Omit the pictures, and output the rest of the entries exactly as written.

Collected data
★ ★ ★ ★ ★ ★ ★

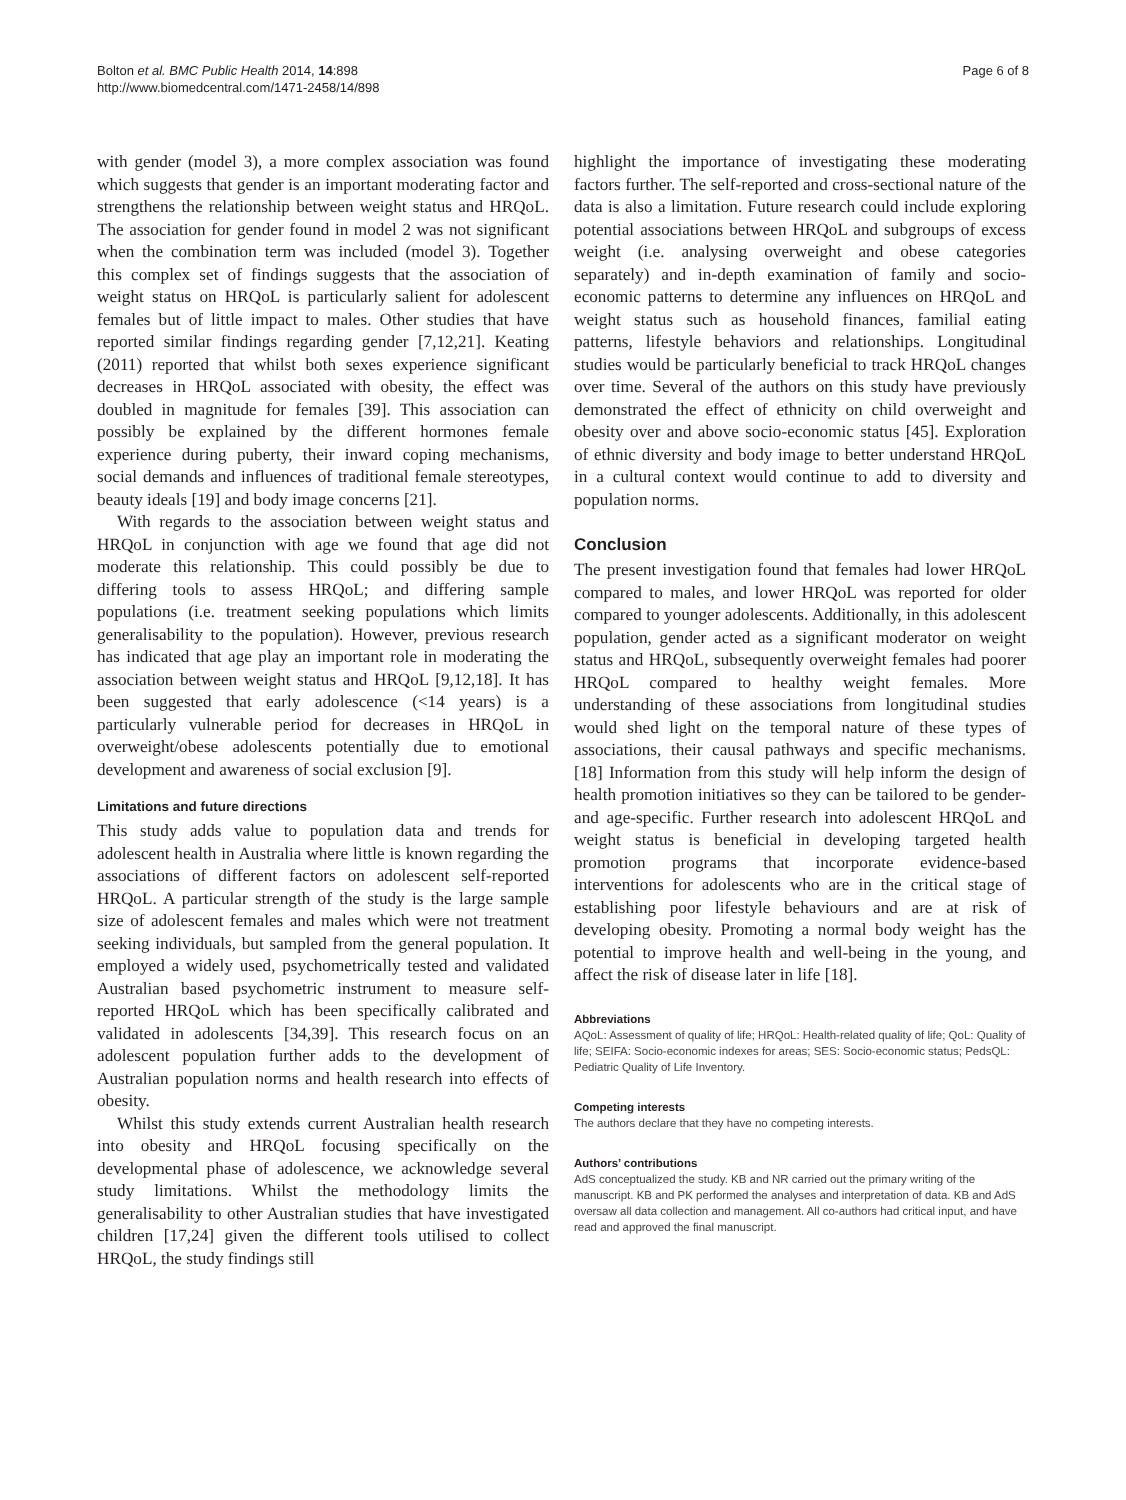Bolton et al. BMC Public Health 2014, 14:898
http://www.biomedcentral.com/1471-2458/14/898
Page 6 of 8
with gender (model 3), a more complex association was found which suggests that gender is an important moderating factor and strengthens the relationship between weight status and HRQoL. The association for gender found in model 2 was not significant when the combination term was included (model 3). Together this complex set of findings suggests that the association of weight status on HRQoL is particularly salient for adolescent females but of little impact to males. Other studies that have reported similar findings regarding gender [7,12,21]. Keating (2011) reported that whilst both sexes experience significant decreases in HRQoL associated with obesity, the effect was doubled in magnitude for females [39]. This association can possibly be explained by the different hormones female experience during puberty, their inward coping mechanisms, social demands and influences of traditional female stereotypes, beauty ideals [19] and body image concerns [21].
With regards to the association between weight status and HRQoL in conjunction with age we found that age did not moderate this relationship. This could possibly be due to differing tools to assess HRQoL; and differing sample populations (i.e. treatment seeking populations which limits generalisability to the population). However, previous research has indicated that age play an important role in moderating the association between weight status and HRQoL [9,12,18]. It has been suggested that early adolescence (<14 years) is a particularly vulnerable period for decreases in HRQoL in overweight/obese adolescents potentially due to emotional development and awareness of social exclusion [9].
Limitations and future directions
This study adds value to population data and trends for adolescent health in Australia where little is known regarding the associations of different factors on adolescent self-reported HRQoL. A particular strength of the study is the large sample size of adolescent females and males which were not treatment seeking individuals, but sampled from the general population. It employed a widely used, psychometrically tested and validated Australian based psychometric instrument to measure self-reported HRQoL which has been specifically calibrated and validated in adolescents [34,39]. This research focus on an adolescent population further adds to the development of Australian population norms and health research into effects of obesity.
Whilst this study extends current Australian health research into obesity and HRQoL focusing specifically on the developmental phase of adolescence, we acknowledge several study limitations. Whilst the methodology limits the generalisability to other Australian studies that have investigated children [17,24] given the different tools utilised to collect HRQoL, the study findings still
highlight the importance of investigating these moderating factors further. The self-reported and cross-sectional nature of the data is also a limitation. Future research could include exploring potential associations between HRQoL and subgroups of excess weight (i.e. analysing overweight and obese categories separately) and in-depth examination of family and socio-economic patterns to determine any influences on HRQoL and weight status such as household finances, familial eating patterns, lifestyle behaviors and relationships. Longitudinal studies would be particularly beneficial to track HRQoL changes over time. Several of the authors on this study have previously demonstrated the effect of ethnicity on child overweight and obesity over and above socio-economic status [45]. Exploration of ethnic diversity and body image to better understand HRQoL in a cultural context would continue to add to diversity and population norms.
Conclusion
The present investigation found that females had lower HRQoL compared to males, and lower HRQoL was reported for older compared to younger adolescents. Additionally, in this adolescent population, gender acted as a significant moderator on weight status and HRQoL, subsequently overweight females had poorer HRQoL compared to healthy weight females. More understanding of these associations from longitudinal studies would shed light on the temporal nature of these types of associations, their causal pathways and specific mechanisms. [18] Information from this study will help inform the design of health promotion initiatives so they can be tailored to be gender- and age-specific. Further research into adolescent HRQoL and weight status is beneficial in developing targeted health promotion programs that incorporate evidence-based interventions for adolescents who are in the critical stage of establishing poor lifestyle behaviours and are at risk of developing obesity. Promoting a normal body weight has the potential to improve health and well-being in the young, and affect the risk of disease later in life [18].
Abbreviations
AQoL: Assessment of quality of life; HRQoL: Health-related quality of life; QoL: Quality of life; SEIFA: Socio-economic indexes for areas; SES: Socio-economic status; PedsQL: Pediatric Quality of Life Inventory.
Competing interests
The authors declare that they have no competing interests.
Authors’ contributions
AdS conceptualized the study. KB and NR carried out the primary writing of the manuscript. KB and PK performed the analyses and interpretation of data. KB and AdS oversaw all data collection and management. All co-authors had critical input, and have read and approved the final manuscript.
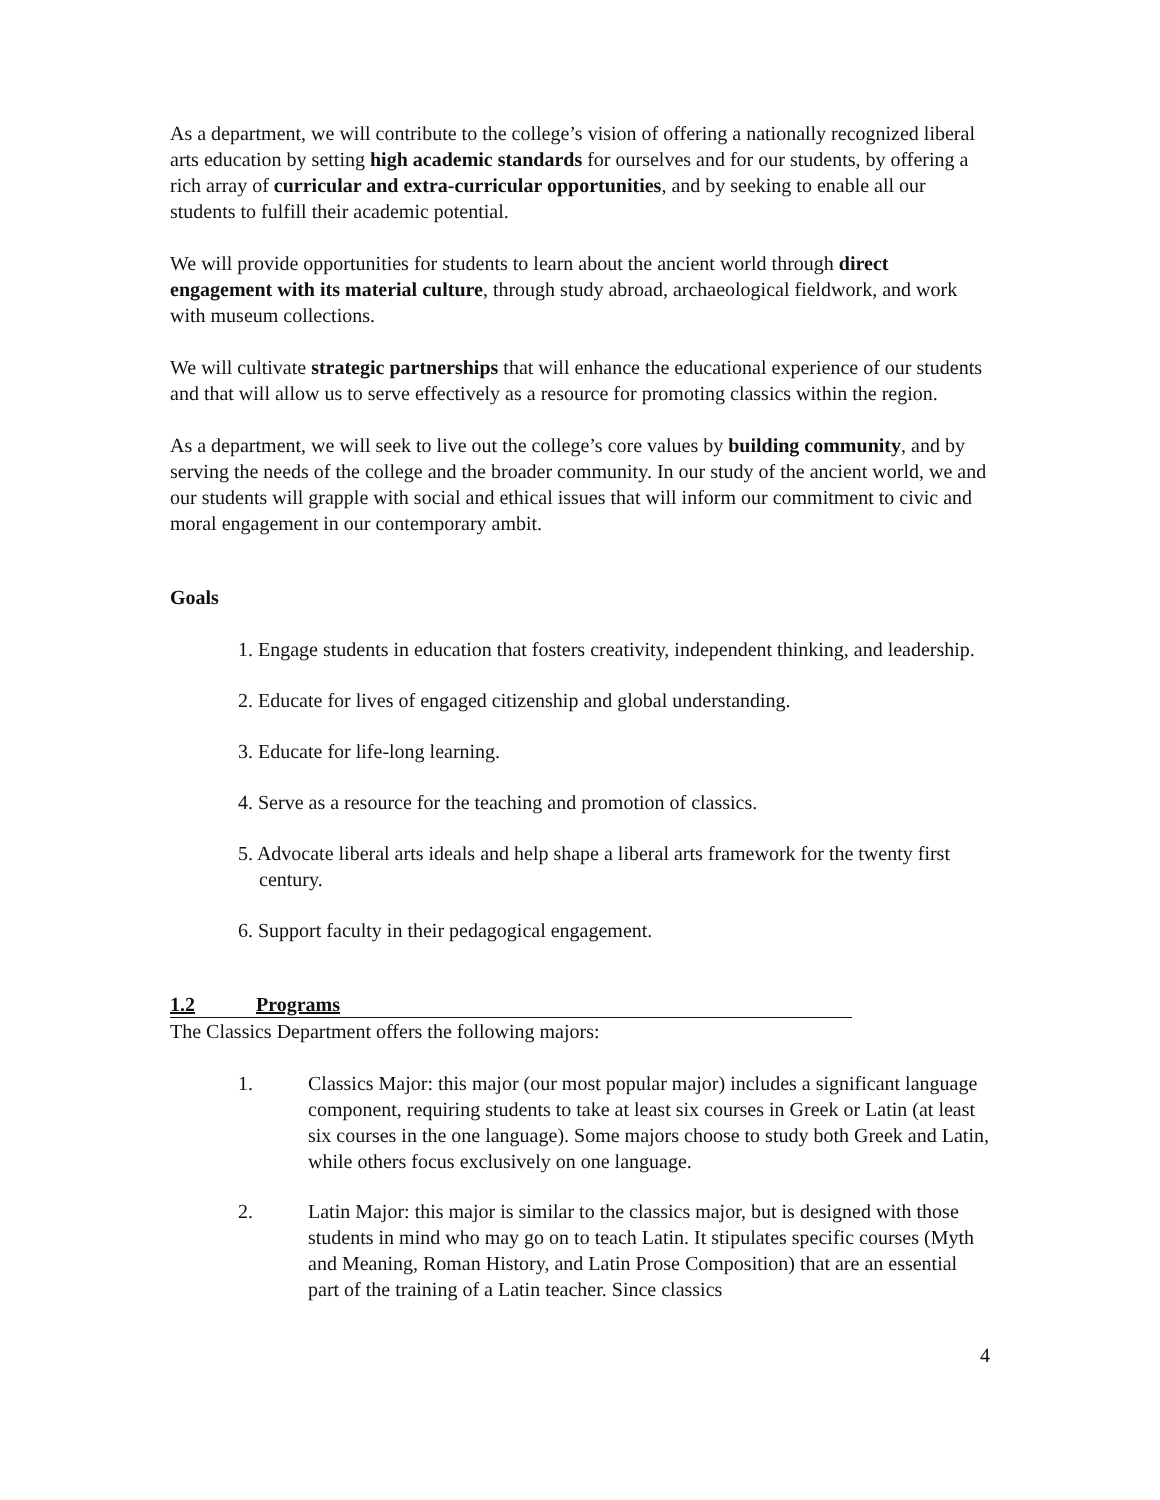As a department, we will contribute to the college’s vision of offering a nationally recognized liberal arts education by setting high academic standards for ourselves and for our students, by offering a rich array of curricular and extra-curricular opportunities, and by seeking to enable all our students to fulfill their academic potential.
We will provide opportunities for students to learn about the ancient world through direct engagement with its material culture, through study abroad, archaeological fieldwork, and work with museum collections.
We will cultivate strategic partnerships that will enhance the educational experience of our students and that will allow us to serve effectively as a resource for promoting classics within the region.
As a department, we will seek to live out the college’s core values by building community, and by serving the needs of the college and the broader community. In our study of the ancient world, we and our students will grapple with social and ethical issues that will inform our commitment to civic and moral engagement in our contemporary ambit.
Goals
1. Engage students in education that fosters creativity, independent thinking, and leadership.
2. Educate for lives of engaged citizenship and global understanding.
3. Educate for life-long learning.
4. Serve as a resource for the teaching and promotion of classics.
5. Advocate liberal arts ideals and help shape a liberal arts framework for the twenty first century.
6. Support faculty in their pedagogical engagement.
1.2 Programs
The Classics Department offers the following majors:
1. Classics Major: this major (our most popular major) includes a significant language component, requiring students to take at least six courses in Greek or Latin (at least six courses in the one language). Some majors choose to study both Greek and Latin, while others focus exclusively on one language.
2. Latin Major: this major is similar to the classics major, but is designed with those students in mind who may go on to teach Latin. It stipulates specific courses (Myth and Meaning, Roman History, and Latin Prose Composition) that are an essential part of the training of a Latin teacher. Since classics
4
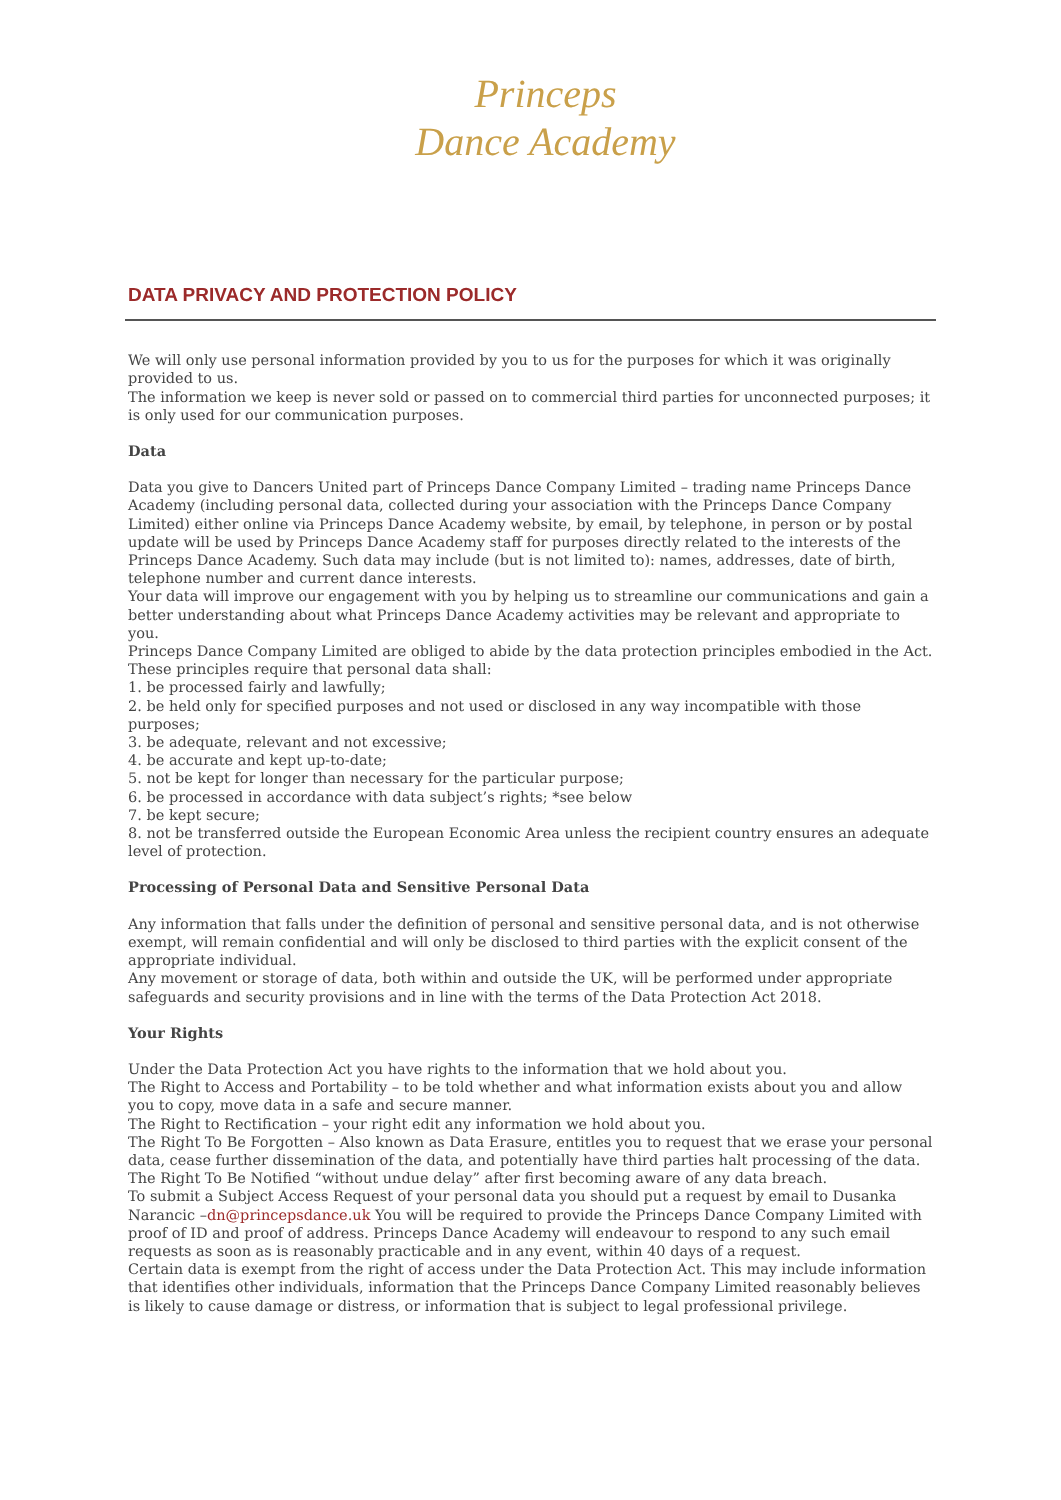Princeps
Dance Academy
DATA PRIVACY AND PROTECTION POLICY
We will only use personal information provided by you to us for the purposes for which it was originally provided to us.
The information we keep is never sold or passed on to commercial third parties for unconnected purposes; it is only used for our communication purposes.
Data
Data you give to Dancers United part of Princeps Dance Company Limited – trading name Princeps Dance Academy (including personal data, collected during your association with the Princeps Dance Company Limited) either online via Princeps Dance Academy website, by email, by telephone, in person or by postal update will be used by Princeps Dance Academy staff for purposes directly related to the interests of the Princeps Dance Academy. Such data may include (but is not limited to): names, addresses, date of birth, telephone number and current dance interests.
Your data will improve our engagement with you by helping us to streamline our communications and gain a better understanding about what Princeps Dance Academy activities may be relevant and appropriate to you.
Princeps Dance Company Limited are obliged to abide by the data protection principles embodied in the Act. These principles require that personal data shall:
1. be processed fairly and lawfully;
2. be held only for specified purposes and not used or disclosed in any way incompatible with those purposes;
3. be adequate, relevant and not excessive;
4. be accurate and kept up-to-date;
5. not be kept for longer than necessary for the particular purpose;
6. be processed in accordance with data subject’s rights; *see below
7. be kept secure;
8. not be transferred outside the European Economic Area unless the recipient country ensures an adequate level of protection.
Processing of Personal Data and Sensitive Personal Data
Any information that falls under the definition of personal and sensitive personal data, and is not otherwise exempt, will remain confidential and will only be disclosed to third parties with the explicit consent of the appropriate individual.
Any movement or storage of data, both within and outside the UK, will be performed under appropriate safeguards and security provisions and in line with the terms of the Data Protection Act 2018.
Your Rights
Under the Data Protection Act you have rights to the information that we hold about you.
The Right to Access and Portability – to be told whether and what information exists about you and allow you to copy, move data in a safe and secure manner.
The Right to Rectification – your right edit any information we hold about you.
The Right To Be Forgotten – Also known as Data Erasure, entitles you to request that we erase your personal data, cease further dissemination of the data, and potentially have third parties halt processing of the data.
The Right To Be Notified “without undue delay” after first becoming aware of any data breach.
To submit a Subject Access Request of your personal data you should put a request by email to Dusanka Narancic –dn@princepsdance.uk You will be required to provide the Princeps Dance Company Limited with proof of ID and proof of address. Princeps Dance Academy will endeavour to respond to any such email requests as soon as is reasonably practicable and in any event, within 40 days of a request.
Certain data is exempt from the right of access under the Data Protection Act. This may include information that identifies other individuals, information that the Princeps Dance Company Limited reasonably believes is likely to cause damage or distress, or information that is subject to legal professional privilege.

★ ★ ★ ★ ★ ★ ★

- _Solution below_:
Bolton et al. BMC Public Health 2014, 14:898
http://www.biomedcentral.com/1471-2458/14/898
Page 6 of 8
with gender (model 3), a more complex association was found which suggests that gender is an important moderating factor and strengthens the relationship between weight status and HRQoL. The association for gender found in model 2 was not significant when the combination term was included (model 3). Together this complex set of findings suggests that the association of weight status on HRQoL is particularly salient for adolescent females but of little impact to males. Other studies that have reported similar findings regarding gender [7,12,21]. Keating (2011) reported that whilst both sexes experience significant decreases in HRQoL associated with obesity, the effect was doubled in magnitude for females [39]. This association can possibly be explained by the different hormones female experience during puberty, their inward coping mechanisms, social demands and influences of traditional female stereotypes, beauty ideals [19] and body image concerns [21].
With regards to the association between weight status and HRQoL in conjunction with age we found that age did not moderate this relationship. This could possibly be due to differing tools to assess HRQoL; and differing sample populations (i.e. treatment seeking populations which limits generalisability to the population). However, previous research has indicated that age play an important role in moderating the association between weight status and HRQoL [9,12,18]. It has been suggested that early adolescence (<14 years) is a particularly vulnerable period for decreases in HRQoL in overweight/obese adolescents potentially due to emotional development and awareness of social exclusion [9].
Limitations and future directions
This study adds value to population data and trends for adolescent health in Australia where little is known regarding the associations of different factors on adolescent self-reported HRQoL. A particular strength of the study is the large sample size of adolescent females and males which were not treatment seeking individuals, but sampled from the general population. It employed a widely used, psychometrically tested and validated Australian based psychometric instrument to measure self-reported HRQoL which has been specifically calibrated and validated in adolescents [34,39]. This research focus on an adolescent population further adds to the development of Australian population norms and health research into effects of obesity.
Whilst this study extends current Australian health research into obesity and HRQoL focusing specifically on the developmental phase of adolescence, we acknowledge several study limitations. Whilst the methodology limits the generalisability to other Australian studies that have investigated children [17,24] given the different tools utilised to collect HRQoL, the study findings still
highlight the importance of investigating these moderating factors further. The self-reported and cross-sectional nature of the data is also a limitation. Future research could include exploring potential associations between HRQoL and subgroups of excess weight (i.e. analysing overweight and obese categories separately) and in-depth examination of family and socio-economic patterns to determine any influences on HRQoL and weight status such as household finances, familial eating patterns, lifestyle behaviors and relationships. Longitudinal studies would be particularly beneficial to track HRQoL changes over time. Several of the authors on this study have previously demonstrated the effect of ethnicity on child overweight and obesity over and above socio-economic status [45]. Exploration of ethnic diversity and body image to better understand HRQoL in a cultural context would continue to add to diversity and population norms.
Conclusion
The present investigation found that females had lower HRQoL compared to males, and lower HRQoL was reported for older compared to younger adolescents. Additionally, in this adolescent population, gender acted as a significant moderator on weight status and HRQoL, subsequently overweight females had poorer HRQoL compared to healthy weight females. More understanding of these associations from longitudinal studies would shed light on the temporal nature of these types of associations, their causal pathways and specific mechanisms. [18] Information from this study will help inform the design of health promotion initiatives so they can be tailored to be gender- and age-specific. Further research into adolescent HRQoL and weight status is beneficial in developing targeted health promotion programs that incorporate evidence-based interventions for adolescents who are in the critical stage of establishing poor lifestyle behaviours and are at risk of developing obesity. Promoting a normal body weight has the potential to improve health and well-being in the young, and affect the risk of disease later in life [18].
Abbreviations
AQoL: Assessment of quality of life; HRQoL: Health-related quality of life; QoL: Quality of life; SEIFA: Socio-economic indexes for areas; SES: Socio-economic status; PedsQL: Pediatric Quality of Life Inventory.
Competing interests
The authors declare that they have no competing interests.
Authors’ contributions
AdS conceptualized the study. KB and NR carried out the primary writing of the manuscript. KB and PK performed the analyses and interpretation of data. KB and AdS oversaw all data collection and management. All co-authors had critical input, and have read and approved the final manuscript.
As a department, we will contribute to the college’s vision of offering a nationally recognized liberal arts education by setting high academic standards for ourselves and for our students, by offering a rich array of curricular and extra-curricular opportunities, and by seeking to enable all our students to fulfill their academic potential.
We will provide opportunities for students to learn about the ancient world through direct engagement with its material culture, through study abroad, archaeological fieldwork, and work with museum collections.
We will cultivate strategic partnerships that will enhance the educational experience of our students and that will allow us to serve effectively as a resource for promoting classics within the region.
As a department, we will seek to live out the college’s core values by building community, and by serving the needs of the college and the broader community. In our study of the ancient world, we and our students will grapple with social and ethical issues that will inform our commitment to civic and moral engagement in our contemporary ambit.
Goals
1. Engage students in education that fosters creativity, independent thinking, and leadership.
2. Educate for lives of engaged citizenship and global understanding.
3. Educate for life-long learning.
4. Serve as a resource for the teaching and promotion of classics.
5. Advocate liberal arts ideals and help shape a liberal arts framework for the twenty first century.
6. Support faculty in their pedagogical engagement.
1.2 Programs
The Classics Department offers the following majors:
1. Classics Major: this major (our most popular major) includes a significant language component, requiring students to take at least six courses in Greek or Latin (at least six courses in the one language). Some majors choose to study both Greek and Latin, while others focus exclusively on one language.
2. Latin Major: this major is similar to the classics major, but is designed with those students in mind who may go on to teach Latin. It stipulates specific courses (Myth and Meaning, Roman History, and Latin Prose Composition) that are an essential part of the training of a Latin teacher. Since classics
4
Princeps
Dance Academy
DATA PRIVACY AND PROTECTION POLICY
We will only use personal information provided by you to us for the purposes for which it was originally provided to us.
The information we keep is never sold or passed on to commercial third parties for unconnected purposes; it is only used for our communication purposes.
Data
Data you give to Dancers United part of Princeps Dance Company Limited – trading name Princeps Dance Academy (including personal data, collected during your association with the Princeps Dance Company Limited) either online via Princeps Dance Academy website, by email, by telephone, in person or by postal update will be used by Princeps Dance Academy staff for purposes directly related to the interests of the Princeps Dance Academy. Such data may include (but is not limited to): names, addresses, date of birth, telephone number and current dance interests.
Your data will improve our engagement with you by helping us to streamline our communications and gain a better understanding about what Princeps Dance Academy activities may be relevant and appropriate to you.
Princeps Dance Company Limited are obliged to abide by the data protection principles embodied in the Act. These principles require that personal data shall:
1. be processed fairly and lawfully;
2. be held only for specified purposes and not used or disclosed in any way incompatible with those purposes;
3. be adequate, relevant and not excessive;
4. be accurate and kept up-to-date;
5. not be kept for longer than necessary for the particular purpose;
6. be processed in accordance with data subject’s rights; *see below
7. be kept secure;
8. not be transferred outside the European Economic Area unless the recipient country ensures an adequate level of protection.
Processing of Personal Data and Sensitive Personal Data
Any information that falls under the definition of personal and sensitive personal data, and is not otherwise exempt, will remain confidential and will only be disclosed to third parties with the explicit consent of the appropriate individual.
Any movement or storage of data, both within and outside the UK, will be performed under appropriate safeguards and security provisions and in line with the terms of the Data Protection Act 2018.
Your Rights
Under the Data Protection Act you have rights to the information that we hold about you.
The Right to Access and Portability – to be told whether and what information exists about you and allow you to copy, move data in a safe and secure manner.
The Right to Rectification – your right edit any information we hold about you.
The Right To Be Forgotten – Also known as Data Erasure, entitles you to request that we erase your personal data, cease further dissemination of the data, and potentially have third parties halt processing of the data.
The Right To Be Notified “without undue delay” after first becoming aware of any data breach.
To submit a Subject Access Request of your personal data you should put a request by email to Dusanka Narancic –dn@princepsdance.uk You will be required to provide the Princeps Dance Company Limited with proof of ID and proof of address. Princeps Dance Academy will endeavour to respond to any such email requests as soon as is reasonably practicable and in any event, within 40 days of a request.
Certain data is exempt from the right of access under the Data Protection Act. This may include information that identifies other individuals, information that the Princeps Dance Company Limited reasonably believes is likely to cause damage or distress, or information that is subject to legal professional privilege.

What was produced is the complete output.